A Simple Representation of Tree Covering Utilizing Balanced Parentheses and Efficient Implementation of Average-Case Optimal RMQs

TL;DR

This paper introduces a simple, space-efficient tree covering representation using balanced parentheses, enabling practical, memory-efficient tree navigation and RMQ implementations with improved real-world performance.

Contribution

It proposes a novel balanced parenthesis-based tree covering method that simplifies implementation and reduces space, enhancing practical efficiency for tree-based data structures.

Findings

Uses less than 2n bits for RMQ data structures

Achieves practical query times in various settings

Reduces space gap between theory and practice

Abstract

Tree covering is a technique for decomposing a tree into smaller-sized trees with desirable properties, and has been employed in various succinct data structures. However, significant hurdles stand in the way of a practical implementation of tree covering: a lot of pointers are used to maintain the tree-covering hierarchy and many indices for tree navigational queries consume theoretically negligible yet practically vast space. To tackle these problems, we propose a simple representation of tree covering using a balanced parenthesis representation.

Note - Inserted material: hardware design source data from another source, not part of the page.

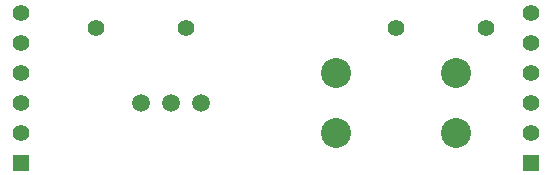
<source format=gts>
G04 (created by PCBNEW (2013-jul-07)-stable) date Thu 18 Dec 2014 12:40:28 PM EET*
%MOIN*%
G04 Gerber Fmt 3.4, Leading zero omitted, Abs format*
%FSLAX34Y34*%
G01*
G70*
G90*
G04 APERTURE LIST*
%ADD10C,0.00590551*%
%ADD11C,0.0590551*%
%ADD12C,0.1*%
%ADD13C,0.055*%
%ADD14R,0.055X0.055*%
G04 APERTURE END LIST*
G54D10*
G54D11*
X76000Y-57000D03*
X77000Y-57000D03*
X75000Y-57000D03*
G54D12*
X81500Y-56000D03*
X85500Y-58000D03*
X85500Y-56000D03*
X81500Y-58000D03*
G54D13*
X76500Y-54500D03*
X73500Y-54500D03*
X86500Y-54500D03*
X83500Y-54500D03*
G54D14*
X71000Y-59000D03*
G54D13*
X71000Y-58000D03*
X71000Y-57000D03*
X71000Y-56000D03*
X71000Y-55000D03*
X71000Y-54000D03*
G54D14*
X88000Y-59000D03*
G54D13*
X88000Y-58000D03*
X88000Y-57000D03*
X88000Y-56000D03*
X88000Y-55000D03*
X88000Y-54000D03*
M02*

</source>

The key to the proposal is the observation that every micro tree splits into at most two intervals on the BP representation. Utilizing the representation, we propose several data structures that represent a tree and its tree cover, which consequently allow micro tree compression with arbitrary coding and efficient tree navigational queries. We also applied our data structure to average-case optimal RMQ by Munro et al.~[ESA 2021] and implemented the RMQ data structure. Our RMQ data structures spend less than $2n$ bits and process queries in a practical time on several settings of the performance evaluation, reducing the gap between theoretical space complexity and actual space consumption. We also implement tree navigational operations while using the same amount of space as the RMQ data structures. We believe the representation can be widely utilized for designing practically memory-efficient data structures based on tree covering.